En er is trouwens maar één goede manier om die gasten stil te krijgen en excessen te voorkomen en dat moet op het veld gebeuren. Het beste antwoord op provocaties kan Navarone zelf geven. Met zijn voeten. En zo zorgen dat de tribunes het zwijgen wordt opgelegd. Laten we hopen dat hij het stadion, net als vorige seizoenen vaak het geval was, plat zal spelen.

dinsdag 4 oktober 2016

Beloning

Het was zaterdag weer als vanouds. Zoals vroeger ook vaak op Monnikenhuize. Tenminste de eerste helft dan. Eén en al gemopper en gekanker, cynische grapjes en ergernis op de tribune. Enigszins begrijpelijk was het wel. Het leek erop dat er geen lering getrokken was uit de les in Enschede.
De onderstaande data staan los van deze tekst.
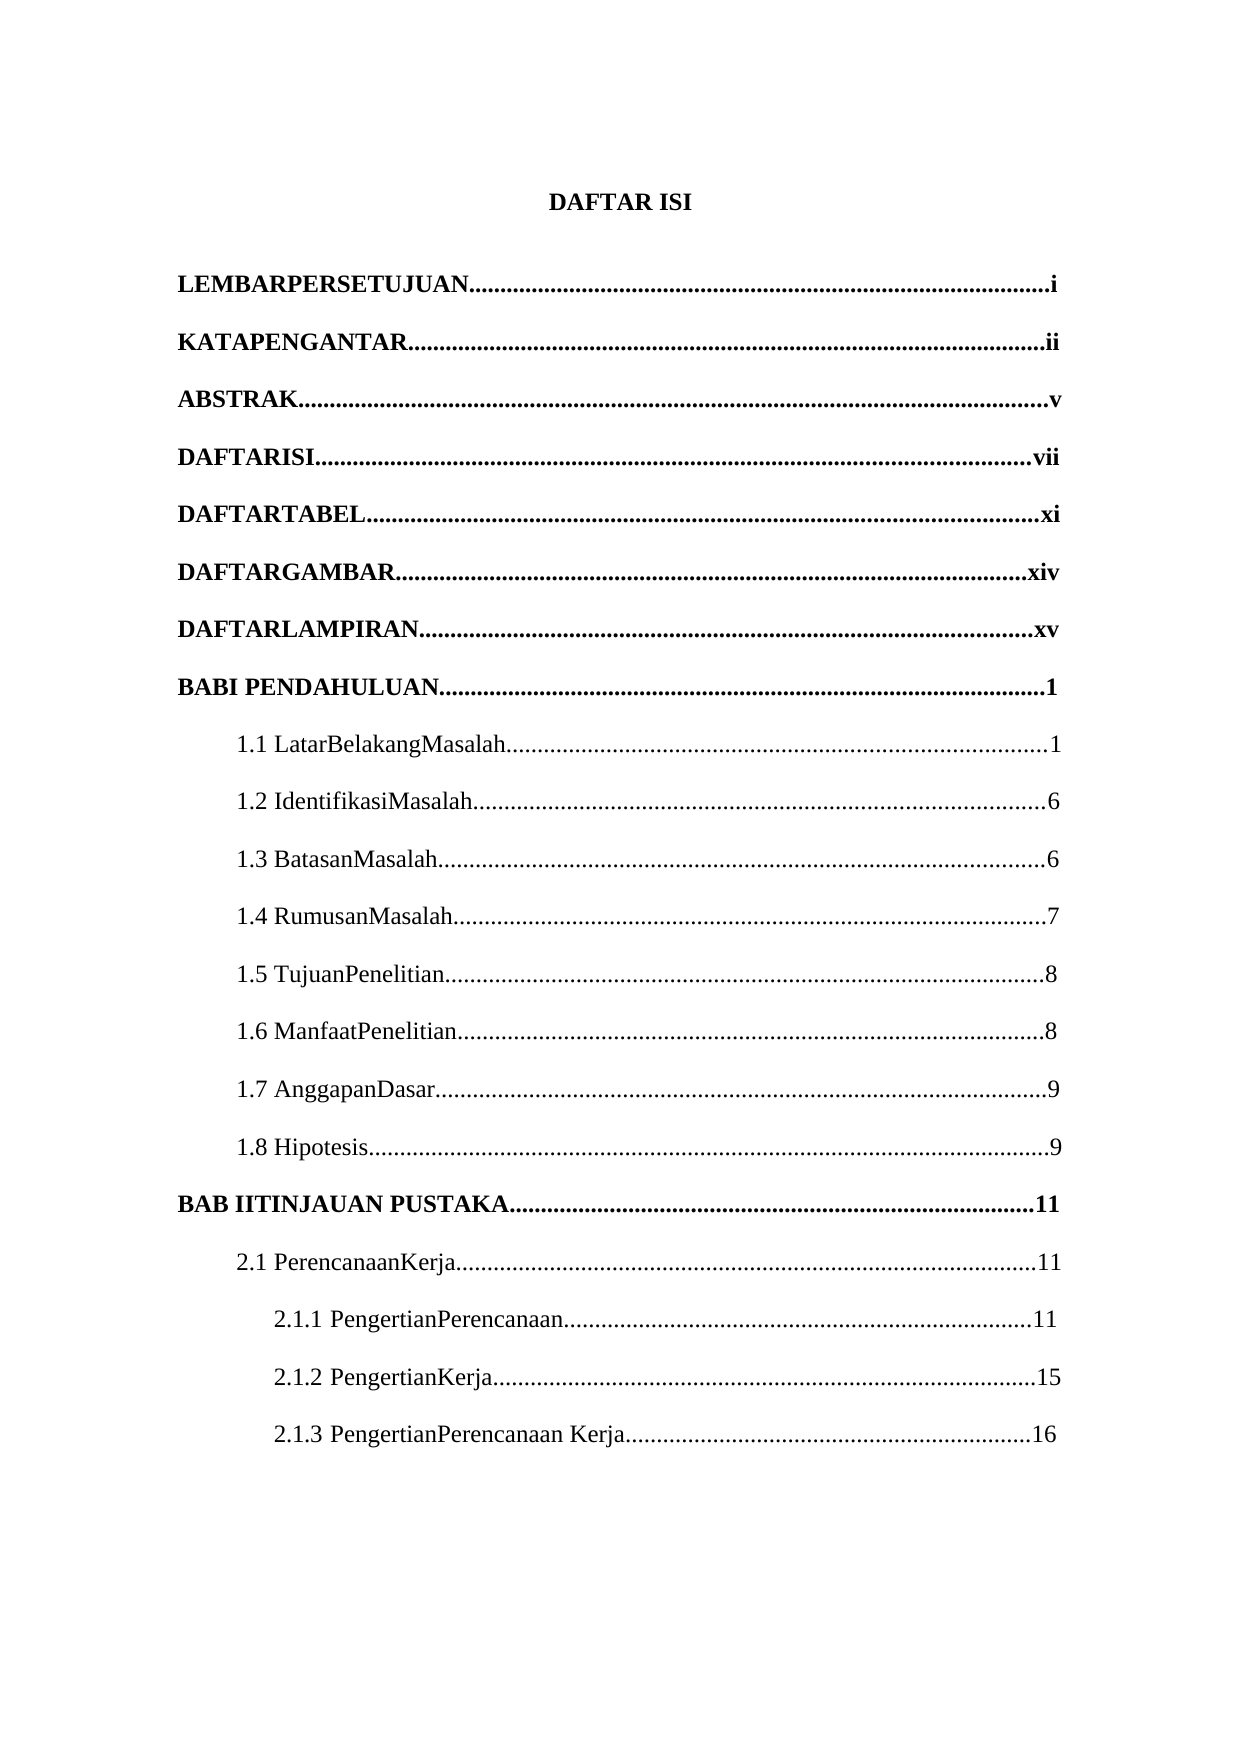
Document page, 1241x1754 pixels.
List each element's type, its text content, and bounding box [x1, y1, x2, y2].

subtitle DAFTAR ISI [145, 187, 1096, 216]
Henk Fraser was duidelijk geweest. Zo kon het niet langer. Hij wilde strijd zien, een hoger baltempo, meer beleving. Hij zou er alles aan doen om dat er bij Vitesse in te krijgen. Ik moet zeggen dat ik wel geloof in die goede wil. Henk ziet ook wel dat er veel voetbal in de ploeg zit, maar dat het nog aan iets ontbreekt, iets wat bij hemzelf vroeger altijd -en soms wel eens teveel- aanwezig was: onvoorwaardelijke strijd.  Maar hoe krijg je dat erin? Het leek er tijdens de eerste helft op dat hij het lontje nog niet had gevonden.
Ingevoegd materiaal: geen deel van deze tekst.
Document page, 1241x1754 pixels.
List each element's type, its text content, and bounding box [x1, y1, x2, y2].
Maar wat mij die saaie eerste helft wel opviel was de onvoorwaardelijke steun vanaf de Theo Bos-tribune. Het is niet moeilijk om supporters enthousiast te krijgen als de resultaten en het spel goed zijn. In Nederland kom je het, in tegenstelling tot Engeland, niet vaak tegen dat men achter de ploeg blijft staan als het minder gaat. Maar hoe bedroevend het gebeuren tijdens de eerste helft op het veld ook was, het enthousiasme onder de geel-zwarte meute leek er niet minder om. Vanaf de eerste
minuut werd er gejuicht, geapplaudisseerd en vooral gezongen, onafgebroken gezongen. Onder het ritmisch getrommel en gewapper van nieuwe vlaggen (vooral die met het wapen van Arnhem vind ik zeer geslaagd) bleven ze achter de ploeg staan. Sommigen gingen zo op in hun opzwepende gedrag dat ze zelf de wedstrijd maar nauwelijks konden volgen. Maar het gevolg was wel dat die saaie eerste helft nog enigszins draaglijk was. Want een stil Gelredome klinkt als de aula in een crematorium. En dat kan nooit bevorderlijk zijn voor stemming en zal negatief uitwerken op het gemoed van de spelers.
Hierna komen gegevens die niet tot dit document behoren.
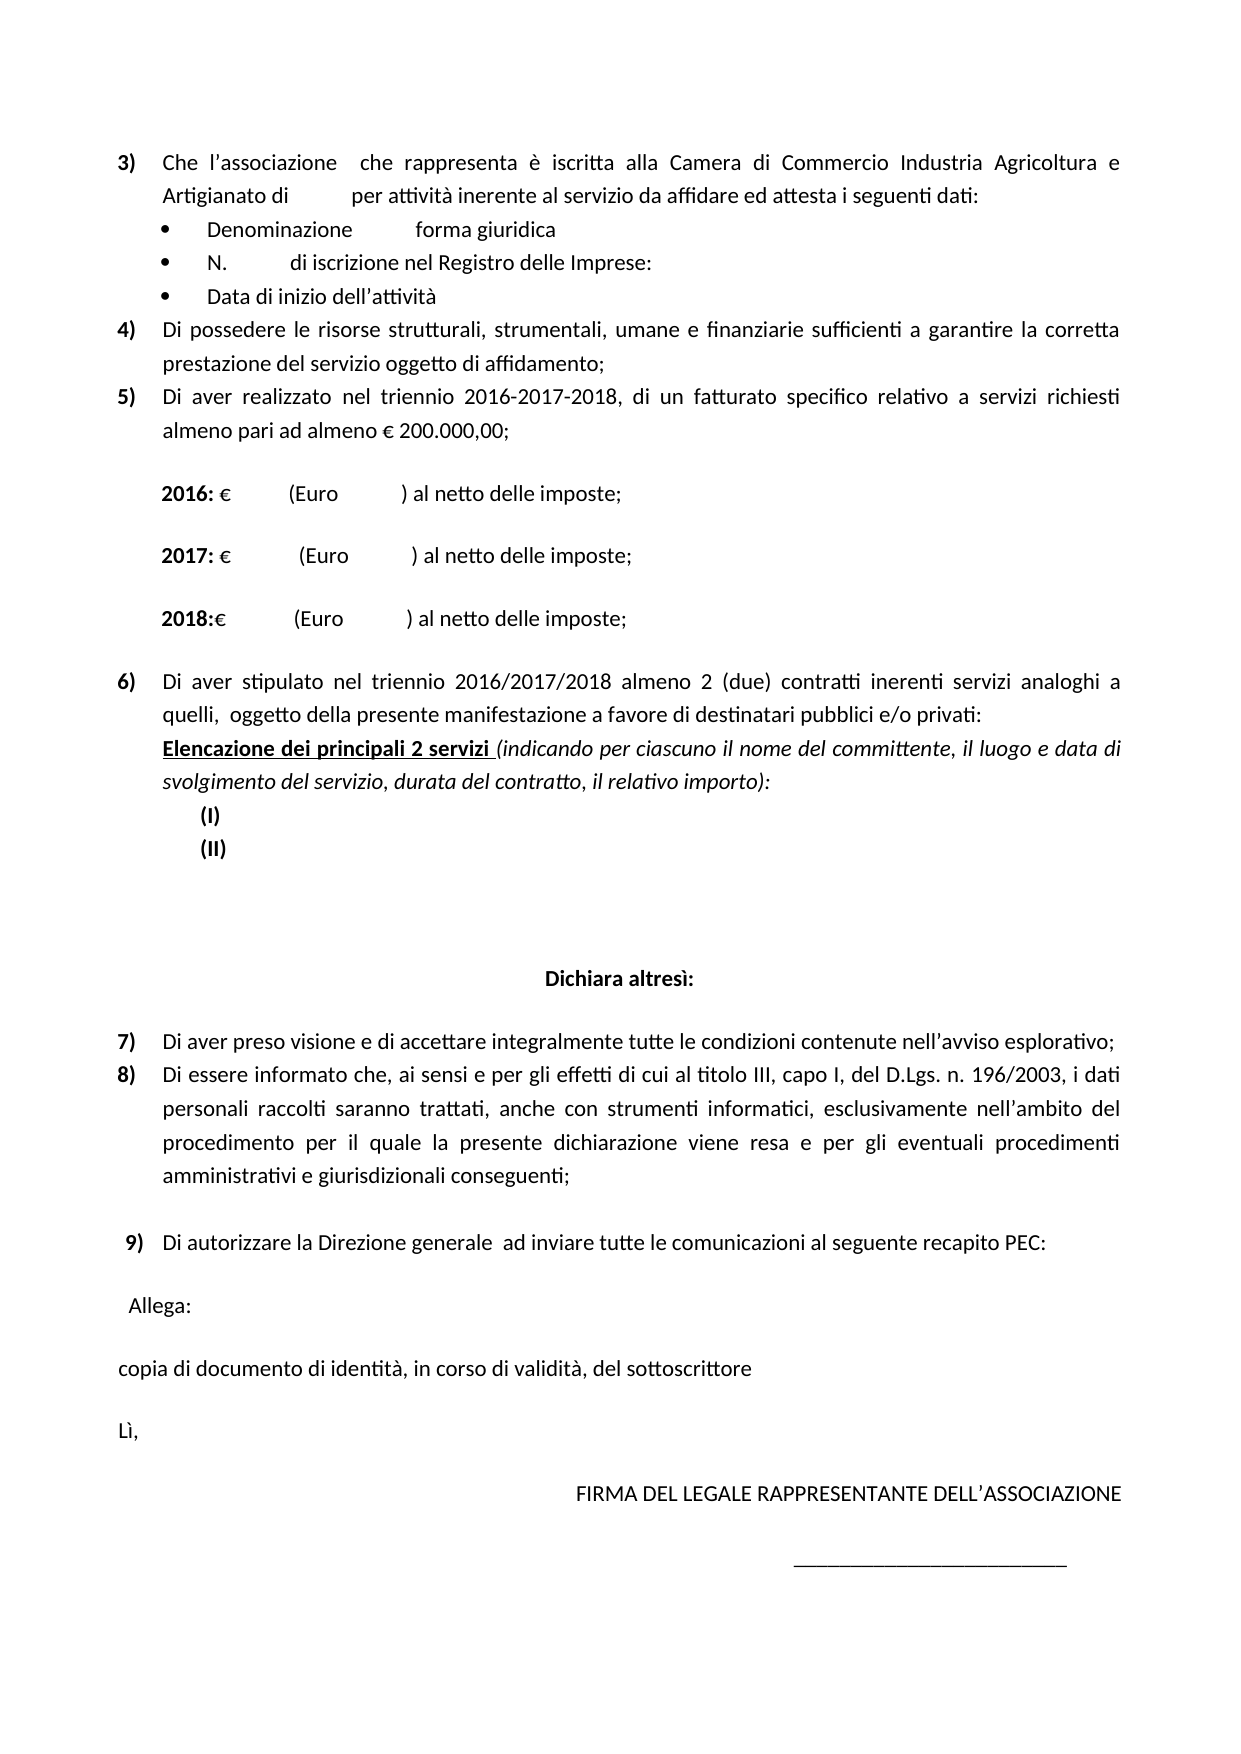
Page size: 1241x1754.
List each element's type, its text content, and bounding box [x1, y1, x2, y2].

list Di aver realizzato nel triennio 2016-2017-2018, di un fatturato specifico relativo a servizi richiesti almeno pari ad almeno € 200.000,00; [117, 382, 1122, 444]
text Allega: [118, 1291, 1122, 1319]
text ________________________ [118, 1542, 1122, 1570]
list Che l’associazione che rappresenta è iscritta alla Camera di Commercio Industria Agricoltura e Artigianato di per attività inerente al servizio da affidare ed attesta i seguenti dati: [117, 148, 1122, 209]
list Data di inizio dell’attività [161, 282, 1122, 310]
text FIRMA DEL LEGALE RAPPRESENTANTE DELL’ASSOCIAZIONE [118, 1479, 1122, 1507]
text 2017: € (Euro ) al netto delle imposte; [161, 541, 1122, 569]
text Lì, [118, 1416, 1122, 1444]
list N. di iscrizione nel Registro delle Imprese: [161, 248, 1122, 276]
list Di aver preso visione e di accettare integralmente tutte le condizioni contenute nell’avviso esplorativo; [117, 1027, 1122, 1055]
text copia di documento di identità, in corso di validità, del sottoscrittore [118, 1354, 1122, 1382]
list Di essere informato che, ai sensi e per gli effetti di cui al titolo III, capo I, del D.Lgs. n. 196/2003, i dati personali raccolti saranno trattati, anche con strumenti informatici, esclusivamente nell’ambito del procedimento per il quale la presente dichiarazione viene resa e per gli eventuali procedimenti amministrativi e giurisdizionali conseguenti; [117, 1061, 1122, 1189]
list Di aver stipulato nel triennio 2016/2017/2018 almeno 2 (due) contratti inerenti servizi analoghi a quelli, oggetto della presente manifestazione a favore di destinatari pubblici e/o privati: [117, 667, 1122, 728]
list Elencazione dei principali 2 servizi (indicando per ciascuno il nome del committente, il luogo e data di svolgimento del servizio, durata del contratto, il relativo importo): [162, 734, 1122, 795]
list Di possedere le risorse strutturali, strumentali, umane e finanziarie sufficienti a garantire la corretta prestazione del servizio oggetto di affidamento; [117, 315, 1122, 377]
text 2016: € (Euro ) al netto delle imposte; [161, 479, 1122, 507]
text Dichiara altresì: [117, 964, 1122, 992]
text 2018:€ (Euro ) al netto delle imposte; [161, 604, 1122, 632]
list Di autorizzare la Direzione generale ad inviare tutte le comunicazioni al seguente recapito PEC: [125, 1228, 1122, 1256]
list Denominazione forma giuridica [161, 215, 1122, 243]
Misschien heeft Fraser het in de rust wel tegen de jongens gezegd: ‘Hoor je hoe die gasten op Zuid erin blijven geloven? Merk je dat ze niet opgeven? Ze blijven ervoor gaan! Stel ze niet teleur, ga voor hen en zorg dat ze met de borst vooruit het stadion kunnen verlaten!’
Ik weet niet of Henk dat gezegd heeft, maar feit is dat er na de rust meer passie te zien was. Met een gedreven Kashia voorop leek het elftal zich er eindelijk van bewust dat wedstrijden vaker gewonnen worden door hard te knokken dan door mooi te voetballen. Natuurlijk, als het met beide kan is het helemaal geweldig.

Die passie op het veld werd meteen beantwoord door de supporters. En gelukkig kregen de jongens van Zuid nu ook zowaar de rest soms mee. Heel af en toe leek het stadion even weer die glans op de tribune te krijgen die we al zolang missen. En gelukkig viel dan ook nog eens de winnende goal. Verdiend, maar je krijgt niet altijd wat je verdient. Nu gelukkig wel. Iedereen blij en tevreden.

Dat gevoel komt vooral die jongens (en meisjes natuurlijk) toe, die veelal op een positieve manier het team zijn blijven steunen. Eindelijk werden ze eens beloond voor die trouwe steun. Ik hoop dat dat nog heel vaak mag gebeuren.